Work to complete ::
A. Answer these from the passage on running several projects at once:
(i) Which country does the passage name as harder than the US for starting rocket-ship type startups?
(ii) How many projects a year is the writer aiming to create?
(iii) According to the passage, what is easier than admitting defeat after a whole company fails?
B. Carry the passage on running several projects forward from its last line.

Text section ::
○ ○ ○ ○ ○
Perhaps this structure works best in cultures that have difficulty accepting
failure. Moving on to another project when one isn't working out is easier
than admitting defeat after the failure of a whole company. It's the same
obviously but psychologically it's easier for us.

Generally I have this sneaking intuition that the success of the multiple
project approach depends on the size of the market and the type of consumers.
It's fairly well accepted that it's harder to start rocket-ship type startups
in the UK than it is in the US. Perhaps we are better suited to this approach?

Either way, I like the idea and it seems to be the business version of what
more product-focused engineers do in their spare time. I am personally aiming
to create a project a year at this point and would like to make them additive
too if I can.

This, to me, is companies operating as people.
○ ○ ○ ○ ○
Records shown ::
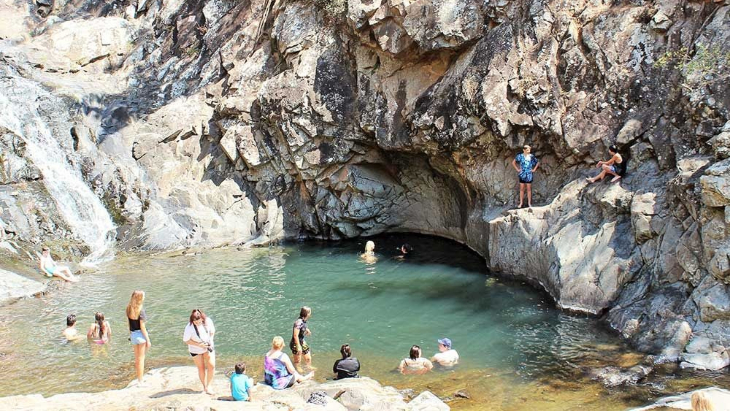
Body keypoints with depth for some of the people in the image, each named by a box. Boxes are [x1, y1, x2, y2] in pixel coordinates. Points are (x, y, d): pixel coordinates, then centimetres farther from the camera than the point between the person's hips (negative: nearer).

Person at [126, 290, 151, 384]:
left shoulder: (129, 309, 2)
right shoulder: (141, 310, -18)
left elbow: (129, 323, 9)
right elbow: (142, 327, -17)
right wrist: (148, 340, -11)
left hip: (133, 334, 7)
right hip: (140, 334, -7)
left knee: (137, 357, 19)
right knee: (141, 358, 3)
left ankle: (138, 379, 30)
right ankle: (141, 382, 9)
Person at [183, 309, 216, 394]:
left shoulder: (208, 321, -20)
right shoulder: (189, 327, -28)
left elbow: (212, 331, -1)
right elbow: (186, 340, -18)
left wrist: (210, 341, -16)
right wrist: (199, 345, -25)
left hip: (208, 347, 2)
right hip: (195, 350, -2)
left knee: (212, 366, -7)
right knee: (201, 368, 7)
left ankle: (208, 386, 10)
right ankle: (204, 386, 29)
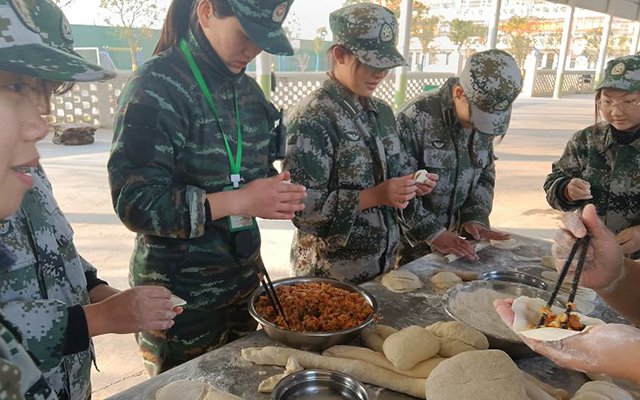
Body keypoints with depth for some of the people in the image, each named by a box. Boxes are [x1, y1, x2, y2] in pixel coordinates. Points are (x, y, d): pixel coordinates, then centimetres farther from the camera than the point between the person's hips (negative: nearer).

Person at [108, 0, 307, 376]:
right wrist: (240, 201, -25)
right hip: (181, 296, -6)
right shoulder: (156, 89, -17)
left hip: (243, 281, 7)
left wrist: (279, 194, -6)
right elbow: (135, 202, -20)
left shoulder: (246, 88, 5)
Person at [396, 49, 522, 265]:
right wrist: (432, 231, -23)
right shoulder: (416, 118, -22)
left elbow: (485, 174, 10)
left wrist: (475, 217, -3)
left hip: (451, 235, 6)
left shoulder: (481, 118, -1)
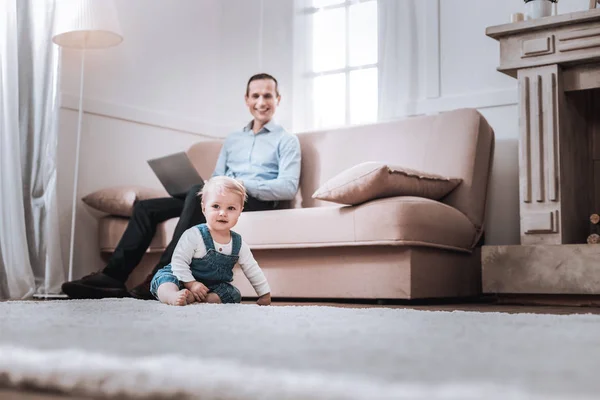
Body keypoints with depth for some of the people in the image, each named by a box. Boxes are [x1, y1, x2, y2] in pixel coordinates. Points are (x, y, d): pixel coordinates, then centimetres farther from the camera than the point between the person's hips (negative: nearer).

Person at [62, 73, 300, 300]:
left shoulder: (287, 140, 9)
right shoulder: (232, 140, 27)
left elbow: (289, 187, -6)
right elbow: (216, 179, 19)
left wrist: (242, 184, -19)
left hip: (257, 200, -6)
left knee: (198, 193, -36)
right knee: (146, 208, -8)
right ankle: (113, 276, -16)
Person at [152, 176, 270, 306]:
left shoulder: (238, 243, -3)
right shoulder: (194, 235, -18)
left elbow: (252, 270, 6)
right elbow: (179, 261, -18)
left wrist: (265, 294, 6)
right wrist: (191, 283, -27)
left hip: (214, 287, 5)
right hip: (184, 280, -4)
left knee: (234, 294, -20)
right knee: (165, 278, -30)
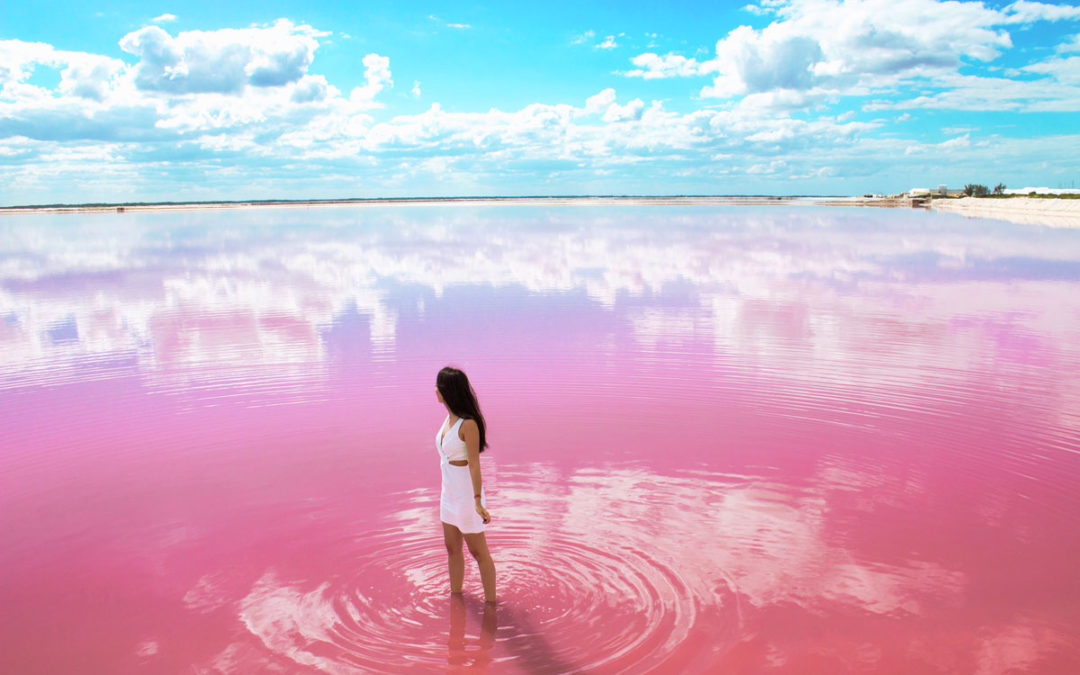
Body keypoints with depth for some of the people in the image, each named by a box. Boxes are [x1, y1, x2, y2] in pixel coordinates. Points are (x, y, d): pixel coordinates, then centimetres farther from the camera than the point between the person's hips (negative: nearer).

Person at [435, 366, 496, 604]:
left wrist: (478, 503, -24)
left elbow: (474, 464, -24)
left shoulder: (469, 424, -24)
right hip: (450, 492, 9)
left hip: (467, 494, -9)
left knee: (478, 552, 6)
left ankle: (490, 603, 21)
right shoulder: (450, 418, 3)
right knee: (453, 549, 19)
○ ○ ○ ○ ○
Answers given ::
A.
(i) The UK.
(ii) One project a year.
(iii) Moving on to another project when one isn't working out.

B.
------
CodeCube
The Melrose Center in Orlando has an interesting model. They provide tons of
infrastructure and space for all kinds of creative and technical work: video,
audio, electronics, 3d printing, along with workstations loaded with all kinds
of software:
[https://www.youtube.com/watch?v=OxkyuXAzAIg](https://www.youtube.com/watch?v=OxkyuXAzAIg)

All for free for county residents :)
[http://tic.ocls.info/](http://tic.ocls.info/)

Also in Orlando - [http://starterstudio.com/](http://starterstudio.com/)

------
sprobertson
I didn't know there was a term for it, but I've been running a "startup
studio" ([http://prontotype.us/](http://prontotype.us/)) for the last two
years. Our terms are a bit different - we take only take a minority share and
don't (currently) work on the marketing side of things, but the concept is the
same - building software for early-stage entrepreneurs to validate their idea
& market.

------
sixQuarks
I consider IdeaLab [http://www.idealab.com](http://www.idealab.com) to be the
ultimate Startup Studio. Science ( [http://science-inc.com](http://science-
inc.com) ) also labels themselves a startup studio.

If your "studio" is doing design/development work for other companies, that
automatically disqualifies you as a startup studio (in my book)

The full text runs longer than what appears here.